I don't know if my dc are naturally calm or are calm because of my parenting.

MariahHerself · 21/11/2024 16:34

I’d say looking back that at such a young age, the little things aren’t nearly as important as you think at the time. I learned to relax around things like screens and sugar and allow them to learn to self regulate which they do. A big thing for us was that we stressed the importance of meeting your obligations. You go to school every day, do your homework, if you have a training session, you turn up and don’t make excuses. Lots of sport and extra curriculars from a young age. I suppose we go by a version of “strict on yourself but tolerant of others”. Both are teens now, super fit and healthy and very involved in the community and have made lots of friends outside school which is great. It’s easy for it to go a bit wonky in the early teens but you just have to keep an eye on their friends and trust that you’ve raised them to be good people and make the right decisions.

teaandtoastwithmarmite · 21/11/2024 16:48

I used the naughty step at a rather young age-18m-2years. And I taught DD to always say please and thank you. I think kids are different though and however well you try sometimes things just happen

laveritable · 21/11/2024 17:18

Church.

Balloonhearts · 21/11/2024 17:24

Start as you mean to go on. Don't put up with shit when they're little that you wouldn't tolerate from a teenager. Yeah it's funny when this teeny little person is trying to punch you in the knee because they want something but it's not funny when they're 12 and as big as you.
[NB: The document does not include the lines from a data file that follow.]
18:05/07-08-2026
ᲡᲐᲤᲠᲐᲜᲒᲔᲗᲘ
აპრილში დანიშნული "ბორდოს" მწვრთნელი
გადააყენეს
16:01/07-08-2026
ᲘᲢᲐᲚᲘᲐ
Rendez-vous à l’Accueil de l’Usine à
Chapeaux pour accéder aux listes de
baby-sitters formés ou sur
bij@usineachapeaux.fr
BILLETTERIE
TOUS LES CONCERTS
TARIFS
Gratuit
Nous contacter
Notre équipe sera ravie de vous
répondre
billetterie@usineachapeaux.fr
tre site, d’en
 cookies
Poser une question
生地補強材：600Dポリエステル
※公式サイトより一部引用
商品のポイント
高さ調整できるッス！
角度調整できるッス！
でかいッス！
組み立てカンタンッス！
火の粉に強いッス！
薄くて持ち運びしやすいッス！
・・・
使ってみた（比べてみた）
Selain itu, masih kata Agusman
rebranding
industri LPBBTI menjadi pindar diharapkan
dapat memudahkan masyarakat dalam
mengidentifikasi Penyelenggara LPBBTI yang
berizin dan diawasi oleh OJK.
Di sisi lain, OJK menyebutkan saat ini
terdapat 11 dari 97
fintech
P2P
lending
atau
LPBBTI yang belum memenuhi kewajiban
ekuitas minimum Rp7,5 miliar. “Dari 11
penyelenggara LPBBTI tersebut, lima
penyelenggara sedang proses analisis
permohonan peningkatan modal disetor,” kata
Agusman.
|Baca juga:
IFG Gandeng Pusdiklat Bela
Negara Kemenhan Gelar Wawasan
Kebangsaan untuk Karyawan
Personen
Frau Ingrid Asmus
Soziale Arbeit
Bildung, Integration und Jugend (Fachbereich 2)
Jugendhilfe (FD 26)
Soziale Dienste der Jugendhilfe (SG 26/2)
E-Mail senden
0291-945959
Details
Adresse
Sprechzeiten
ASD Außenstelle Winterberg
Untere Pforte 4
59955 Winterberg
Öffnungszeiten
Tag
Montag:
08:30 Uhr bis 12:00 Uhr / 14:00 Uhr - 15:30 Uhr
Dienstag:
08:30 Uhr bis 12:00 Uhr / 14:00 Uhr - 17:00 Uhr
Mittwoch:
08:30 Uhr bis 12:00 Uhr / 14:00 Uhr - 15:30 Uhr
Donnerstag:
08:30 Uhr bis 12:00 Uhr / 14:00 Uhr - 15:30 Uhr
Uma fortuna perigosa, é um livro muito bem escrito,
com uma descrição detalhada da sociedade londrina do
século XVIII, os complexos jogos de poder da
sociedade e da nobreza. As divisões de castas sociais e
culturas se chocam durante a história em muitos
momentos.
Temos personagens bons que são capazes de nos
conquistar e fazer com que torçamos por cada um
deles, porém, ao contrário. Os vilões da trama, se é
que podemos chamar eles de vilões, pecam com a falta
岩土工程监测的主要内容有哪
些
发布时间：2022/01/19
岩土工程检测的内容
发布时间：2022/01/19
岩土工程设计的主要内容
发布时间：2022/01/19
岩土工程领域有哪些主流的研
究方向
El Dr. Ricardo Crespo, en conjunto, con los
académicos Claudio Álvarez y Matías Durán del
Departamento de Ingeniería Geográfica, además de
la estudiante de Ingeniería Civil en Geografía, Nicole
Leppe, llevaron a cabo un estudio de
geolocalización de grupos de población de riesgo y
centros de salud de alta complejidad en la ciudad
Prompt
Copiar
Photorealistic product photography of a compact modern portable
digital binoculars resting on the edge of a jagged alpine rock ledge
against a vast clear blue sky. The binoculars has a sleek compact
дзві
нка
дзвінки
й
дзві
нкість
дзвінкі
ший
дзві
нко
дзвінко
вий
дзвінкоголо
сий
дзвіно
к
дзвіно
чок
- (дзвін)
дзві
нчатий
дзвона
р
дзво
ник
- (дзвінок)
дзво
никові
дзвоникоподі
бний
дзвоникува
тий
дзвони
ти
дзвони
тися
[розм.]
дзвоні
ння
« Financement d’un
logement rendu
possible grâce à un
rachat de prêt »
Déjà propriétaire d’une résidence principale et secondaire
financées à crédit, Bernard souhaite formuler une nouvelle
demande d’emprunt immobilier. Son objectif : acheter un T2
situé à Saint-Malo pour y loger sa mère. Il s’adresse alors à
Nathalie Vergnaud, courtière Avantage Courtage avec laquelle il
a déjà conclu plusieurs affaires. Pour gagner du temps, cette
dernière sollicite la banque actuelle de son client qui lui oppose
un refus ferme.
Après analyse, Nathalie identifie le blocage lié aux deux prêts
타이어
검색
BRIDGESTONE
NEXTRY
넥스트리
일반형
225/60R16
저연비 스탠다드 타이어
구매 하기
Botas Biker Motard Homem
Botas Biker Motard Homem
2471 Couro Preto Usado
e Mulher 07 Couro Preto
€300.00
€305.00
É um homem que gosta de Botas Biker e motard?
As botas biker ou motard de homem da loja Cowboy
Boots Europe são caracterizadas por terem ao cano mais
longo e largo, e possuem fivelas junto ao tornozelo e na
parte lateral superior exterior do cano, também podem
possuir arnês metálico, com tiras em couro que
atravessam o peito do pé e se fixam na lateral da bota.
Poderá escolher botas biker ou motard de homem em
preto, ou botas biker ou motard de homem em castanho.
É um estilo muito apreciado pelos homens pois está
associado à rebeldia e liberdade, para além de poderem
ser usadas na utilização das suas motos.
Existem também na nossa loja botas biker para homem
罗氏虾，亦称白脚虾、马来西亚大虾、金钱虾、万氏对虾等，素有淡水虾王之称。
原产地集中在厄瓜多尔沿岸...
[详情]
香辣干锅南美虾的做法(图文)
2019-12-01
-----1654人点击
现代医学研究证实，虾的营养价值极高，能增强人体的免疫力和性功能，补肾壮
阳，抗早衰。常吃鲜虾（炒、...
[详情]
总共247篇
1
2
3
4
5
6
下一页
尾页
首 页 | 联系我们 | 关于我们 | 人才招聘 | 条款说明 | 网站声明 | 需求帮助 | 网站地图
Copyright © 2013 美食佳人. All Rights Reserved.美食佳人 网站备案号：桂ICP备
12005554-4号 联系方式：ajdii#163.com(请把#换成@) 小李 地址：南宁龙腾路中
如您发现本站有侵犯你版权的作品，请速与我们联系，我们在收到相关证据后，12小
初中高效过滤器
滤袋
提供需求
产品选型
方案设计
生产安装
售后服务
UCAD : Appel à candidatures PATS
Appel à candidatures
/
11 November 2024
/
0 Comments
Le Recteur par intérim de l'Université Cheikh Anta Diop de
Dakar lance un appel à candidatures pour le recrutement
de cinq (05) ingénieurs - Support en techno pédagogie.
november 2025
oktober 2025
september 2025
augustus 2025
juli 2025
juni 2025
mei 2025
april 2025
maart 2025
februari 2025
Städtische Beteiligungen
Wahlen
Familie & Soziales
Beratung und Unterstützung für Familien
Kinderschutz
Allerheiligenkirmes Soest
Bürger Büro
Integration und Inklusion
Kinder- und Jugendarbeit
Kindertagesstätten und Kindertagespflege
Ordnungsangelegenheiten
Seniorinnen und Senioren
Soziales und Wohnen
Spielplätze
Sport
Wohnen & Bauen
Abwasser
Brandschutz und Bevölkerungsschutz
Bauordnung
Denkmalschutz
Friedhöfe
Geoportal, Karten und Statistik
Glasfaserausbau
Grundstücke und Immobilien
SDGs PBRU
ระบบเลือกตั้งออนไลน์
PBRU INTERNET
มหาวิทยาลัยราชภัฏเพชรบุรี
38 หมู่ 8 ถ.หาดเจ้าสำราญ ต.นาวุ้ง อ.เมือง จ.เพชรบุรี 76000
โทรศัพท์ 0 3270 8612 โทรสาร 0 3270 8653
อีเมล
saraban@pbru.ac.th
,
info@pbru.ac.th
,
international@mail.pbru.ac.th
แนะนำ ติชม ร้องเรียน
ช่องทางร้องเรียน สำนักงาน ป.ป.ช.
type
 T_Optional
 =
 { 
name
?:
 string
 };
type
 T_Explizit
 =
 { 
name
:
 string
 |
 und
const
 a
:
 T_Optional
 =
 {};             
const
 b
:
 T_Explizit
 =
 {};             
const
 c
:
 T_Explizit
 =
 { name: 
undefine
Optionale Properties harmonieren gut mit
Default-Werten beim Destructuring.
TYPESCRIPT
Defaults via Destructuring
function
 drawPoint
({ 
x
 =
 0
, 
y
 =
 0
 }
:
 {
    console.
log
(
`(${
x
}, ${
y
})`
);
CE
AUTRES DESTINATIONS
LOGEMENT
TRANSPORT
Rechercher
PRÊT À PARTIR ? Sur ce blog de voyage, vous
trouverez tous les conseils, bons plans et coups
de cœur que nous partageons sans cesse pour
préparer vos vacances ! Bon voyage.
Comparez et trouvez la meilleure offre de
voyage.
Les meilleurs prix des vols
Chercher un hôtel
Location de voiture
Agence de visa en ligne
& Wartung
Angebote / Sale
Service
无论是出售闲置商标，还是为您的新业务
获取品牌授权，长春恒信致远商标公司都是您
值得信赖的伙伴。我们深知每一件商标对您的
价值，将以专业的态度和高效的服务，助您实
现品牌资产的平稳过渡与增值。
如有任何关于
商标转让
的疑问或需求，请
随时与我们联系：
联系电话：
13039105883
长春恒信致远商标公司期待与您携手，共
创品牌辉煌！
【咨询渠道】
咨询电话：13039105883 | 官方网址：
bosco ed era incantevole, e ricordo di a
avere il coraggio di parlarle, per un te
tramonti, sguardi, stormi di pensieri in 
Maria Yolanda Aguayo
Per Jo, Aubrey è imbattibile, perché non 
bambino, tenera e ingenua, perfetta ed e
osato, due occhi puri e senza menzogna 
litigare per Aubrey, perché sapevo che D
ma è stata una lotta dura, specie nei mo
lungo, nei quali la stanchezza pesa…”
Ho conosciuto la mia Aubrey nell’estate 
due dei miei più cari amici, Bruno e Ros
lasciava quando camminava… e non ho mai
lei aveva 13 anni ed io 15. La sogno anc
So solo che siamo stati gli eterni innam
Respect. My kids would not talk to me the way I read about from some posters here. I wouldn't put up with it. My child tells me to fuck off, they will be the ones fucking off. Fucking off to their rooms with a smacked backside and no phone until they learn some respect. But I've never had to do that with 3 of them because that boundary was set from day one.

Don't be wishy washy with consequences. No phone for a day isn't a big deterrent. No phone for a week is more inconvenient and they won't push me if they think their social life is about to go down the pan.

Never threaten anything you can't or won't follow through. And never give second chances. My sister does my head in with this. 'I'll take your ipad if you kick your sister again.' Kicks sister again. She goes to take it, he kicks off and she goes 'well behave then.' And backs off.

No! Fucking get it off him. You literally just told him what would happen and he did it anyway. As a result her son listens to nothing she says and his attitude is disgusting.

If I say I'll do something, I do it. So don't threaten stuff like Santa's not coming now, because there is no way you'll follow through with that. If you say grounded for 2 weeks, stick to it, no matter how much they irritate you and whinge. So now a warning is enough.

They have called my bluff only once when I threatened to sell the PlayStation because they were a nightmare to get off it at dinner time. It took them a good hour to get over the shock. They were gobsmacked. But never refused to come off a screen again.

I'm sure I'm not a perfect parent but they're well adjusted, polite, respectful and happy, confident kids. I'll take that.

Balloonhearts · 21/11/2024 17:37

Also, have fun with them. Don't be too self conscious to roar like a dinosaur and chase them through soft play.

Sod the mess. Who cares if they get paint on their clothes. Buy washable paint. Invest in some huge plastic backed dust sheets for the slime making age and just get in there with them.

Do fun stuff even if it makes you nervous. Let them climb the tree, ride a horse, jump in the sea. Make it as safe as you can of course but you only live once.